Biopsy May Not Be Needed to Treat Immune Checkpoint Inhibitor-Associated Hepatitis

By Marilynn Larkin

October 07, 2021

NEW YORK (Reuters Health) - In patients taking immune checkpoint inhibitors (ICIs) who developed moderate-to-severe liver injury, a biopsy delayed steroid initiation and was not associated with more rapid hepatitis resolution of hepatitis, an observational study shows.

"Current medical society guidelines recommend liver biopsy be performed in patients who are receiving ICI and develop significant elevations in liver enzymes in order to establish the diagnosis of ICI hepatitis," Dr. Stephen Zucker at Brigham and Women's Hospital in Boston told Reuters Health by email. "Our goal was to examine whether obtaining a liver biopsy actually altered the clinical management or outcomes in these situations."

"The findings suggest that, in patients who develop moderate-to-severe liver injury, initiation of empiric treatment for ICI hepatitis without performing a liver biopsy may the most appropriate initial management," he said.

"An elevated serum bilirubin level should enhance suspicion for an alternative diagnosis (such as bile duct obstruction), especially if greater than 3 mg/dL," he added. "Liver biopsy may be informative in patients who fail to demonstrate an adequate response to empiric corticosteroids or in those who have elevated bilirubin levels without radiographic evidence of bile duct obstruction."

As reported in JAMA Oncology, Dr. Zucker and colleagues analyzed data on 213 patients (mean age, 60; 53% women) who received ICI treatment between 2010-2020 and developed grade 3 or higher ICI-associated liver injury.
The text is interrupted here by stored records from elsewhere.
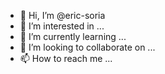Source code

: - 👋 Hi, I’m @eric-soria
- 👀 I’m interested in ...
- 🌱 I’m currently learning ...
- 💞️ I’m looking to collaborate on ...
- 📫 How to reach me ...

<!---
eric-soria/eric-soria is a ✨ special ✨ repository because its `README.md` (this file) appears on your GitHub profile.
You can click the Preview link to take a look at your changes.
--->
About half (50.2%) underwent liver biopsy a median of 5 days after first grade 3-to-4 ALT elevation, of whom 95 (88.8%) had a histology result that was compatible with ICI hepatitis.

The primary outcome was time to ALT normalization (40 U/L or less) and the secondary outcome was time to ALT improvement to 100 U/L or less (grade 1 injury).

Two major biopsy-related complications (splenic biopsy, hemothorax) occurred.

The remaining patients received a diagnosis of ICI hepatitis after exclusion of other causes of liver injury (e.g., viral hepatitis, ischemia, other medications) and appropriate response to corticosteroids.

Those who underwent biopsy had higher peak aminotransferase levels (ALT, 499 U/L vs. 412 U/L; aspartate aminotransferase levels, 329 U/L vs. 262 U/L); were more likely to develop steroid-refractory hepatitis (39.3% vs. 17.0%; risk ratio, 2.32); and were less likely to have a prior immune-related adverse event (38.3% vs. 56.6%; RR, 0.7).

Both groups received similar maximum corticosteroid doses (median 1.5).

However, after adjustment for ALT, combination anti-cytotoxic T-lymphocyte−protein 4/programmed cell death 1 therapy, and melanoma (vs. nonmelanoma cancers), those who underwent a biopsy were significantly less likely per day to begin taking steroids after the first grade 3-to-4 ALT elevation (hazard ratio, 0.67).

Patients with ICI hepatitis who underwent a biopsy also had a significantly longer median time to ALT normalization (42 vs. 33 days) and to ALT levels of 100 U/L or less (21 vs. 15 days).

Overall, liver biopsy was associated with trends toward a longer time to ALT normalization (HR, 0.76) and to ALT levels of 100 U/L or less (HR, 0.78).

The most common liver injury in ICI hepatitis patients was panlobular inflammation (65%). Among 12 biopsied patients who did not have ICI hepatitis, four were diagnosed with malignant biliary obstruction, four had liver injury from a contemporaneous drug, and two had diffuse malignant infiltration.

After adjustment, the injury cause was unclear in two patients.

Dr. Minhhuyen Nguyen, Director, Clinical Gastroenterology at Fox Chase Cancer Center in Philadelphia, told Reuters Health by email, "I agree with the findings since they do mirror my clinical experience. Despite the observational study design, these findings provide real-world evidence that could effectively guide our clinical practice."

"As ICI therapy becomes a mainstay treatment for many cancers, cases of liver abnormalities have become more common," she said. "In cases where significant liver enzyme elevations appear to be temporally related to the initiation of ICI, use of steroid therapy after consideration of other possible etiologies is reasonable, even without liver biopsy."

"Other possible etiologies for liver abnormalities should be promptly ruled out," she noted. "Prior to ICI treatment, possible underlying advanced liver disease/cirrhosis should be investigated."

"Liver biopsy should always be considered in cases where the response to steroids is not robust as expected," she added. "The turnaround time of the liver biopsy results should be quick so other therapies can be instituted as needed."